Quelles sont les capacités de ces pilotes ?
Sophos a découvert que les pilotes appartenaient à l’une des deux grandes catégories suivantes : il s’agissait soit de “Endpoint protection killers” similaires d’un point de vue fonctionnel aux pilotes découverts l’année dernière, soit d’une forme de rootkit, destiné à s’exécuter discrètement en arrière-plan sur un ordinateur infecté. Comme nous l’avons mentionné précédemment, ces pilotes ne pouvaient être installés que par une personne disposant de privilèges administratifs sur le système en question.
Parmi les pilotes “Endpoint protection killer”, 68 avaient été signés par Microsoft, et 13 étaient signés par des certificats appartenant à d’autres sociétés.
Parmi les pilotes de rootkit, 32 d’entre eux avaient été signés par Microsoft, 4 étaient signés par d’autres sociétés et 16 étaient des variantes non signées de l’un des quatre pilotes signés.
Alors que certains des certificats de signature ont maintenant expiré, beaucoup d’autres sont restés valides jusqu’à la publication du dernier Patch Tuesday.
La majorité des pilotes de rootkit avaient la capacité de surveiller le trafic réseau à l’aide de la plateforme de filtrage Windows (WFP : Windows Filtering Platform), ce qui leur aurait donné la possibilité d’observer les données sensibles envoyées ou reçues depuis Internet.

* Actions à mener *
a: Extrayez du texte sur les pilotes découverts par Sophos le passage allant de « Quelles sont les » à « à d’autres sociétés. ».
b: Selon le texte sur les pilotes découverts par Sophos, pourquoi la majorité des pilotes de rootkit auraient-ils pu observer des données sensibles envoyées ou reçues depuis Internet ?
c: Poursuivez le texte sur les pilotes découverts par Sophos après sa dernière phrase.

* Données fournies *
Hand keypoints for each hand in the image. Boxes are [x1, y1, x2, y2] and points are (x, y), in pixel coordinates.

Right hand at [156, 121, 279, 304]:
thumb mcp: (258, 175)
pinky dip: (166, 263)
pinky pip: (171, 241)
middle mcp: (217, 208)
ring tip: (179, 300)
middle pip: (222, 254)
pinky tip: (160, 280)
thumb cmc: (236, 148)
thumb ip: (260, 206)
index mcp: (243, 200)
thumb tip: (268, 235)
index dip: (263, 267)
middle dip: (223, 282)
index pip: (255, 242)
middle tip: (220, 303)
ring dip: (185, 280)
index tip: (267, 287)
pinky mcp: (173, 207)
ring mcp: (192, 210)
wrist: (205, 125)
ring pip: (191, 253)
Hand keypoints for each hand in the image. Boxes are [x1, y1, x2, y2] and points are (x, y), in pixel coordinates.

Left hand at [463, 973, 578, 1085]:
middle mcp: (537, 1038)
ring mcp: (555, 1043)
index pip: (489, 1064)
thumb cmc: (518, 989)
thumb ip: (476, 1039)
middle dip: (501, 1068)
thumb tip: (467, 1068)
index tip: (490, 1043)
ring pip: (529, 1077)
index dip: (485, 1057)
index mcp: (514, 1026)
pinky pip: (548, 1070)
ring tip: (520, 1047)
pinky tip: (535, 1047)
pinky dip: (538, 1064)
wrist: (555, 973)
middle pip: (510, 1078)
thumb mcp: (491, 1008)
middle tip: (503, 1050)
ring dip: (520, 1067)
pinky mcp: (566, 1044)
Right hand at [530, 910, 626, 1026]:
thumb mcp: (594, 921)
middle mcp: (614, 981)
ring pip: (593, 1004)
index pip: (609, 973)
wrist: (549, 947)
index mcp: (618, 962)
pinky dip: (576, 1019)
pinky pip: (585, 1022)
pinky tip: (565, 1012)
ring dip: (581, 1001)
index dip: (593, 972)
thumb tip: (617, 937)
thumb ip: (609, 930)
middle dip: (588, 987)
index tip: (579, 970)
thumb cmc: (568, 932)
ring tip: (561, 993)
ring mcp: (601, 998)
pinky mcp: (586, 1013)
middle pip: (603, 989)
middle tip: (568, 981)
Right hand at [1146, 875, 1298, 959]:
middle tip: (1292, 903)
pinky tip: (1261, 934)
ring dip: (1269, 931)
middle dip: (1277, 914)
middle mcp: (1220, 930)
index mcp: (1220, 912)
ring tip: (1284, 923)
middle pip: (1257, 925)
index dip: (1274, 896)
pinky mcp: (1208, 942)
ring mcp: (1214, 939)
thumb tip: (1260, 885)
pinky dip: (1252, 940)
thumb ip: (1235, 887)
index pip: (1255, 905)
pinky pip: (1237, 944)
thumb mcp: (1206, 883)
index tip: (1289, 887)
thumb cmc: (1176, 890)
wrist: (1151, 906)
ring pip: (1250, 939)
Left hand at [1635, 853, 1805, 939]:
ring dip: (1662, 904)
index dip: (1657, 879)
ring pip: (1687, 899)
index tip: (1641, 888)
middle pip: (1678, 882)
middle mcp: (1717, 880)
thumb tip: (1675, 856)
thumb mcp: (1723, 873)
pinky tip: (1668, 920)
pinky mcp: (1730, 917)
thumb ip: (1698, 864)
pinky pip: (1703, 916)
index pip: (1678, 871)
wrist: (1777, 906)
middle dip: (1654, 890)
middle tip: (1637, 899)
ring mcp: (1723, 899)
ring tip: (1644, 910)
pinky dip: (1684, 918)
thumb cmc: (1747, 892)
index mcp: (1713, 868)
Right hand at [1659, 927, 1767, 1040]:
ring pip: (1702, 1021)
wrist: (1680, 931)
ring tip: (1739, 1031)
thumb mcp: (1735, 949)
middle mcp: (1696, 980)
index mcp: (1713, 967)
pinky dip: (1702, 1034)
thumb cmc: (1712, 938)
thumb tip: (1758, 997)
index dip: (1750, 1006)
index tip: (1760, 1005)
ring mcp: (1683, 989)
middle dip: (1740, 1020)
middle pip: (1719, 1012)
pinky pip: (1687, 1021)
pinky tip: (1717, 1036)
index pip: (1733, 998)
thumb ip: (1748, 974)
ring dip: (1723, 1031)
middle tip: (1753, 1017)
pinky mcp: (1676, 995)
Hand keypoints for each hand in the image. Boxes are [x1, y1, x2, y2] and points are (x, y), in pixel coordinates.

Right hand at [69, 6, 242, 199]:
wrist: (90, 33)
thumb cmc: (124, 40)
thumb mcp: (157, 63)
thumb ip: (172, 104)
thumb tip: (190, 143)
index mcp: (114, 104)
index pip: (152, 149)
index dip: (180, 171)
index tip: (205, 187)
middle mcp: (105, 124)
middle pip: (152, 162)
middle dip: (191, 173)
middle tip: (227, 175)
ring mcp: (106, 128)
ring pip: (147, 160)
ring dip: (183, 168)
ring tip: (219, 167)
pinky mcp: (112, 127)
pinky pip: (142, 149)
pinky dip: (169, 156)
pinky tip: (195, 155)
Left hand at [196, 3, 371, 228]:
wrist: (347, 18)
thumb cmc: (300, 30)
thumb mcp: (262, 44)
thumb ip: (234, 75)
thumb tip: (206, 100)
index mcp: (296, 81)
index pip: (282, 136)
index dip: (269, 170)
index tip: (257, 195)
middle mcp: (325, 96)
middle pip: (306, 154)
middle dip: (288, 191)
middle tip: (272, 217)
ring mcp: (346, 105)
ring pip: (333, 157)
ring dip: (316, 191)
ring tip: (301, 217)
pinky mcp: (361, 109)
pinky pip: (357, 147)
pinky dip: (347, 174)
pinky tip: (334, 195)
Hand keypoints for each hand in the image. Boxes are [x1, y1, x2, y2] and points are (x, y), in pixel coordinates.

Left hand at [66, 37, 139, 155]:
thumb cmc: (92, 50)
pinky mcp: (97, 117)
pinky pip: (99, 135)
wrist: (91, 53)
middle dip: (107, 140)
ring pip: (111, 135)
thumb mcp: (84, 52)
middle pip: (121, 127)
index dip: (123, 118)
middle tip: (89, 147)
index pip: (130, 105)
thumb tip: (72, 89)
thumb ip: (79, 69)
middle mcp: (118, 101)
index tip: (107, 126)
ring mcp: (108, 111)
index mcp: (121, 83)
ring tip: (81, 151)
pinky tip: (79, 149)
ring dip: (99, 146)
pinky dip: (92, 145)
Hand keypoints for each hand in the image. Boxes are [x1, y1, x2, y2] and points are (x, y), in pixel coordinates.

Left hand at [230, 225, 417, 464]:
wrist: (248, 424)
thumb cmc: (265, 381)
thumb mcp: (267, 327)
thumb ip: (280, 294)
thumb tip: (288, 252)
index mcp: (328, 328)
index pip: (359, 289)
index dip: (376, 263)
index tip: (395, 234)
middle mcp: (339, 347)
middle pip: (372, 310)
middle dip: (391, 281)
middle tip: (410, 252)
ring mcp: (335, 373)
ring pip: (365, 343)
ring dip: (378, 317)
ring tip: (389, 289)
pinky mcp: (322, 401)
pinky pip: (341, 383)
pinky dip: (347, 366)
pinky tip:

* Réponses rédigées *
a:
Quelles sont les capacités de ces pilotes ?
Sophos a découvert que les pilotes appartenaient à l’une des deux grandes catégories suivantes : il s’agissait soit de “Endpoint protection killers” similaires d’un point de vue fonctionnel aux pilotes découverts l’année dernière, soit d’une forme de rootkit, destiné à s’exécuter discrètement en arrière-plan sur un ordinateur infecté. Comme nous l’avons mentionné précédemment, ces pilotes ne pouvaient être installés que par une personne disposant de privilèges administratifs sur le système en question.
Parmi les pilotes “Endpoint protection killer”, 68 avaient été signés par Microsoft, et 13 étaient signés par des certificats appartenant à d’autres sociétés.

b: Ils avaient la capacité de surveiller le trafic réseau à l'aide de la plateforme de filtrage Windows (WFP). Cette surveillance leur aurait permis d'observer ces données.

c:
Plusieurs des rootkits semblent être des variantes de familles de rootkit Windows connues, telles que le rootkit FU, le rootkit Fivesys, le rootkit FK_undead ou le rootkit Netfilter. Certains de ces rootkits ont la capacité de désactiver les contrôles de compte utilisateur (UAC : User Account Controls) de Windows, qui permettent à l’opérateur du rootkit d’élever les privilèges d’autres applications à un niveau administrateur sans qu’une invite UAC n’apparaisse à l’écran.
De nombreux rootkits ont également la capacité de communiquer avec un serveur command-and-control dont l’adresse est basée sur un algorithme de génération de domaine (DGA : Domain Generating Algorithm) et change dans le temps. Ces rootkits communiquaient avec les noms de domaine DGA qui utilisaient le domaine de premier niveau (TLD) .xyz.
Détection et conseils
Les pilotes dotés de capacités similaires à celles trouvées au cours de cette investigation seront détectés avec l’une ou l’ensemble des signatures suivantes : Mal/Rootkit-BE, Troj/Rootkit-VE, Troj/Agent-BJJB, Mal/Rootkit-VF, Troj/Rootkit-ND, Troj/Rootkit-NH, Troj/Rootkit-NO, Troj/Rootkit-NP, ou Troj/Rootkit-NS.
Les fichiers de pilote signalés par Sophos à Microsoft, à compter du 11 juillet 2023, feront l’objet de correctifs, seront invalidés et leurs signatures révoquées par le mécanisme de mise à jour de Microsoft, et ces derniers ne fonctionneront plus. Microsoft peut également invalider d’autres pilotes dont la provenance correspond à la source des pilotes malveillants connus à tout moment dans le futur.
Sophos a publié des hachages et d’autres détails très utiles concernant les pilotes signés malveillants sur le Github des SophosLabs.
Remerciements
Sophos tient à remercier les chercheurs des SophosLabs Andrew Ludgate et Andreas Klopsch pour leur aide dans l’identification et l’élaboration de la liste des pilotes malveillants.
Billet inspiré de Microsoft Revokes Malicious Drivers in Patch Tuesday Culling, sur le Blog Sophos.